This story was originally reported by by Isaiah Esipisu. Editing by Sebastien Malo and Laurie Goering for the Thomson Reuters Foundation.
When local authorities in eastern Kenya slapped a ban on trading charcoal earlier this year in an effort to save the region’s dwindling forests, charcoal producers worried their income would disappear.
“It was a chilling announcement,” said Peninah Kilungya, 42, a mother of five with the bright red traditional fabric of the Maasai people tied around her waist.
“We always turn to charcoal production so that we can feed our children,” she said.
Rain often fails in this semi-arid area, which makes farming risky. For some people, turning trees into charcoal is an option of last resort to make ends meet.
But Kilungya and others may now have found a way to hold on to their charcoal-making income while also protecting trees, building a more sustainable future for themselves.
They have turned to producing wood briquettes from tree branches, reducing the felling of trees while also making a product they hope could interest supermarkets and help lift hundreds of families out of poverty.
Producers of traditional charcoal can make about 1,800 shillings ($18) a week. A 90-kilogram bag of traditional charcoal chunks sells for just 450 shillings – and takes one or two trees to produce.
The new briquettes, however, use far less wood – and produce more income.
They crushed pebbles of charcoal made from tree branches into fine dust with a locally-crafted briquette-making machine, then mixed the powder with fine red soil and water.
The sky-blue machine then spat out elongated and chunky charcoal briquettes that look a bit like burned sausages.
More than 150 charcoal producers have adopted the technique in Kitui County alone. The briquette-making initiative is also ongoing in neighboring Tharaka Nithi and Embu counties.
Joseph Mwikya, the chairman of Mitamisyi’s charcoal producers association, said the charcoal used in the briquettes is made from sustainable wood – tree branches that grow back.
Branches can also be crushed easily, unlike tree trunks, and the briquettes made with the wood sell for more – a minimum of 100 shillings per kilogram, he said.
The regular shape of the product also allows them to be packaged in a way producers hope could appeal to big-city supermarkets.
“All we need is a way of producing them in larger quantities so that we can start marketing them,” said Jane Vengi, the chairwoman of the Kitui-based Mwaka Charcoal Producers Association, one of the country’s top charcoal producers.
Scaling up production would require cutting of more branches – but that would still be preferable to more trees being felled, promoters of the project said.
For now, the briquettes are being sold to local people, said Vengi.
“These briquettes are now our new source (for) cooking energy and, hopefully, it is likely going to be our new source of income in the near future,” she said.
No alternative
Forests cover about 7 percent of Kenya’s land area, down from 12 percent half a century ago.
When Kitui’s governor, Charity Ngilu, ordered a crackdown on charcoal production in January following a campaign promise to make natural resources better serve people, environmentalists welcomed the move.

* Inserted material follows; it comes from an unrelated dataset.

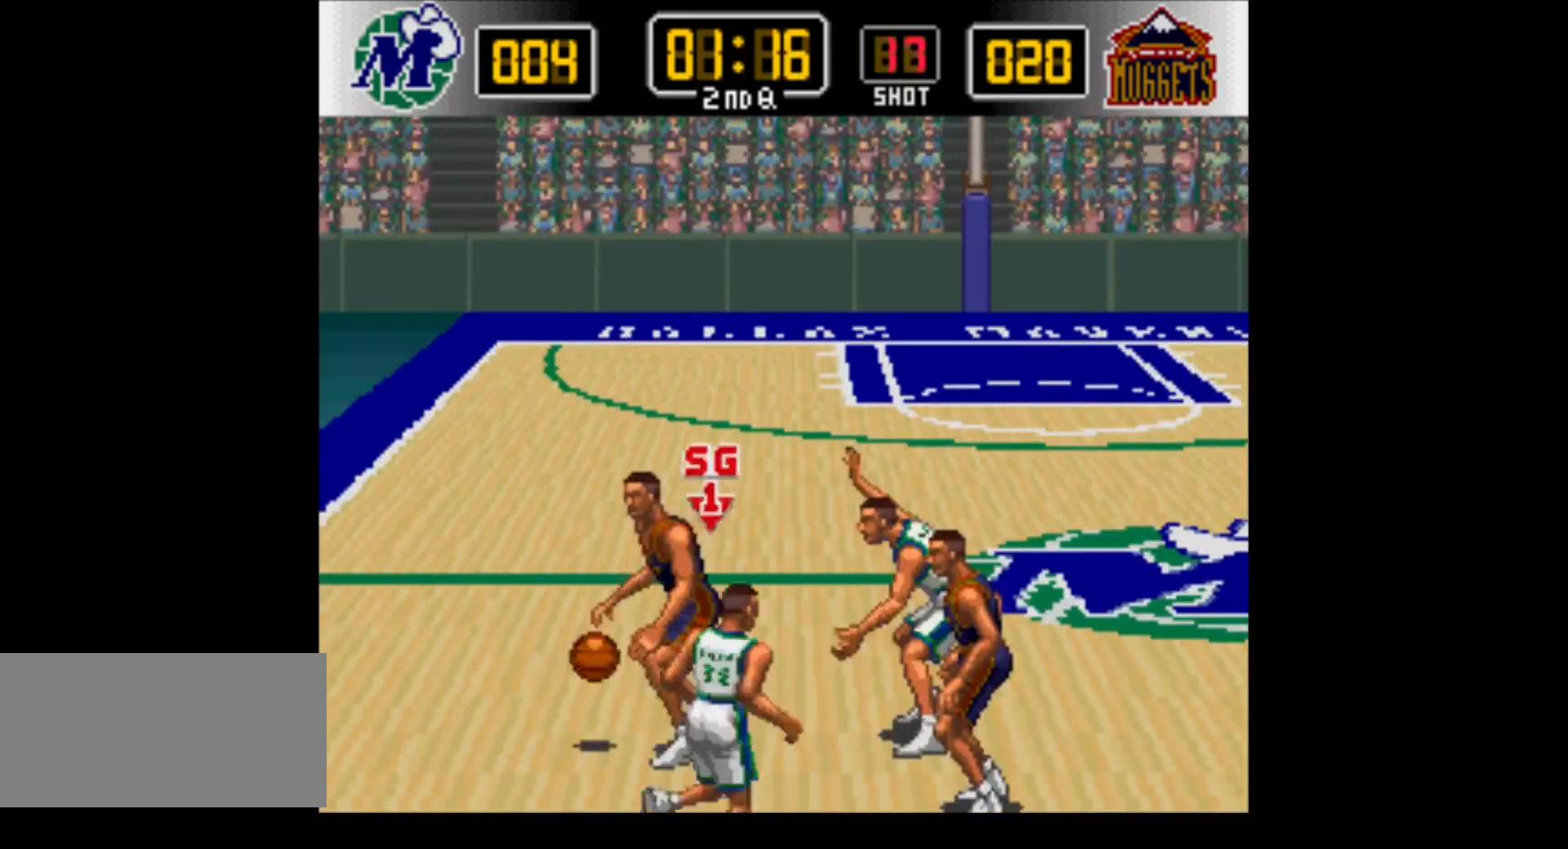
{"buttons": ["Y", "DPAD_DOWN", "DPAD_LEFT"], "events": [[17, "X", "down"], [67, "DPAD_RIGHT", "up"], [233, "DPAD_LEFT", "down"], [317, "DPAD_UP", "up"], [317, "Y", "down"], [417, "X", "up"], [467, "DPAD_DOWN", "down"]]}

But it also heightened tensions in a country where about two million people make a living producing charcoal, according to the World Agroforestry Centre.
Since the charcoal trade and tranport ban was put in place, normally quiet Kitui has seen an angry mob set charcoal-packed trucks on fire, the arrests of people illegally felling trees and the emergence of a song critical of the policy.
Kenya has previously tried to ban charcoal production, but failed. Because charcoal production and sales tend to occur in the informal economy, they can be hard to police, according to research by the Stockholm Environment Institute.
Instead, authorities are now trying to more closely regulate charcoal production and trade.
With so many people dependent on income from charcoal, doing away with the popular cooking material altogether is unlikely in the short term, said Shadrack Musyindu, a project officer for Caritas Kitui, a Catholic charity that has championed the briquette initiative.
Four in five urban Kenyans depend on charcoal to cook. The material remains the most affordable source of cooking energy especially for low-income communities.
Kenya has seen no shortage of initiatives to make smarter charcoal in recent years, using everything from human faeces to flour or sawdust combined with charcoal dust to produce briquettes.
Still, when burned in open fires and traditional stoves, wood, coal, charcoal and similar fuels emit harmful smoke that claims four million lives annually worldwide, according to the Global Alliance for Clean Cookstoves.
That makes household air pollution the fourth greatest health risk in the world, it said.
But John Kioli, executive director of the Green Africa Foundation, which helps communities manage their resources more sustainably, said moving on from charcoal as a fuel remains a difficult task.
“Many people in Kitui turn to charcoal production simply because they have no other alternative source of income given the tough climatic conditions,” he said.